Visual Multi-Agent System: Mitigating Hallucination Snowballing via Visual Flow

ICLR 2026 Conference SubmissionAnonymous Authors
multi-agent systemvisual hallucination snowballing
Abstract:

Multi-Agent System (MAS) powered by Visual Language Models (VLMs) enables challenging tasks but suffers from a novel failure term, multi-agent visual hallucination snowballing, where hallucinations are seeded in a single agent and amplified by following ones due to the over-reliance on textual flow to relay visual information. Through turn-, layer-, and token-wise attention analyses, we provide detailed insights into the essence of hallucination snowballing regarding the reduction of visual attention allocation.
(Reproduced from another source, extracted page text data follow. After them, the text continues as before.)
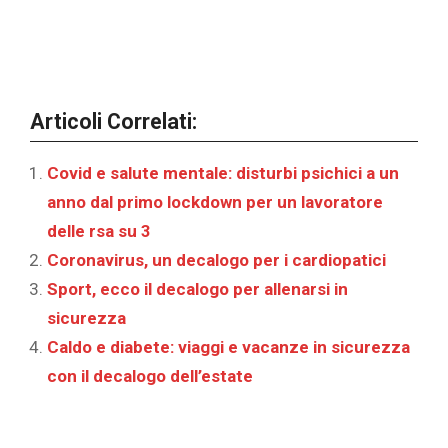
Articoli Correlati:
Covid e salute mentale: disturbi psichici a un
anno dal primo lockdown per un lavoratore
delle rsa su 3
Coronavirus, un decalogo per i cardiopatici
Sport, ecco il decalogo per allenarsi in
sicurezza
Caldo e diabete: viaggi e vacanze in sicurezza
con il decalogo dell’estate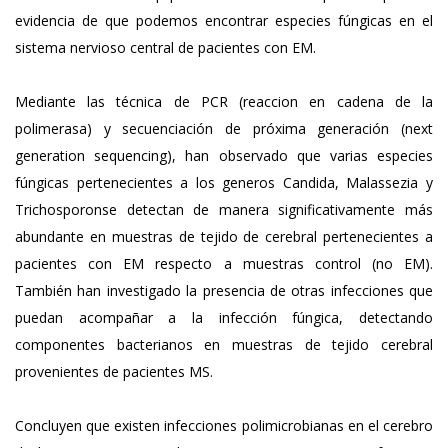
evidencia de que podemos encontrar especies fúngicas en el
sistema nervioso central de pacientes con EM.
Mediante las técnica de PCR (reaccion en cadena de la
polimerasa) y secuenciación de próxima generación (next
generation sequencing), han observado que varias especies
fúngicas pertenecientes a los generos Candida, Malassezia y
Trichosporonse detectan de manera significativamente más
abundante en muestras de tejido de cerebral pertenecientes a
pacientes con EM respecto a muestras control (no EM).
También han investigado la presencia de otras infecciones que
puedan acompañar a la infección fúngica, detectando
componentes bacterianos en muestras de tejido cerebral
provenientes de pacientes MS.
Concluyen que existen infecciones polimicrobianas en el cerebro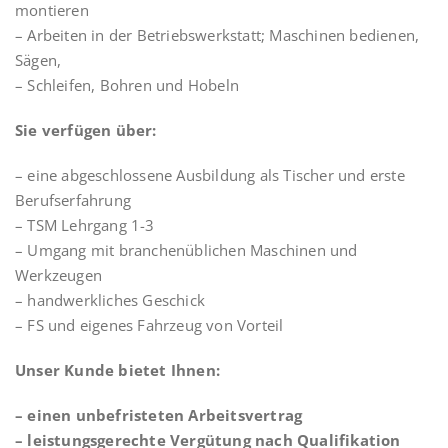
montieren
– Arbeiten in der Betriebswerkstatt; Maschinen bedienen,
Sägen,
– Schleifen, Bohren und Hobeln
Sie verfügen über:
– eine abgeschlossene Ausbildung als Tischer und erste
Berufserfahrung
– TSM Lehrgang 1-3
– Umgang mit branchenüblichen Maschinen und
Werkzeugen
– handwerkliches Geschick
– FS und eigenes Fahrzeug von Vorteil
Unser Kunde bietet Ihnen:
– einen unbefristeten Arbeitsvertrag
– leistungsgerechte Vergütung nach Qualifikation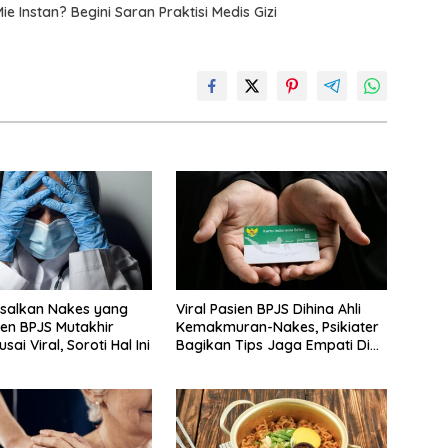
 Instan? Begini Saran Praktisi Medis Gizi
salkan Nakes yang
Viral Pasien BPJS Dihina Ahli
ien BPJS Mutakhir
Kemakmuran-Nakes, Psikiater
sai Viral, Soroti Hal Ini
Bagikan Tips Jaga Empati Di
Medsos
It leads us to identify a subset of vision tokens with a unimodal attention peak in middle layers that best preserve visual evidence but gradually diminish in deeper agent turns, resulting in the visual hallucination snowballing in MAS. Thus, we propose ViF, a lightweight, plug-and-play mitigation paradigm that relays inter-agent messages with Visual Flow powered by the selected visual relay tokens and applies attention reallocation to amplify this pattern. The experiment results demonstrate that our method markedly reduces hallucination snowballing, consistently improving the performance across eight benchmarks based on four common MAS structures and ten base models. The implementation source code will be made publicly available.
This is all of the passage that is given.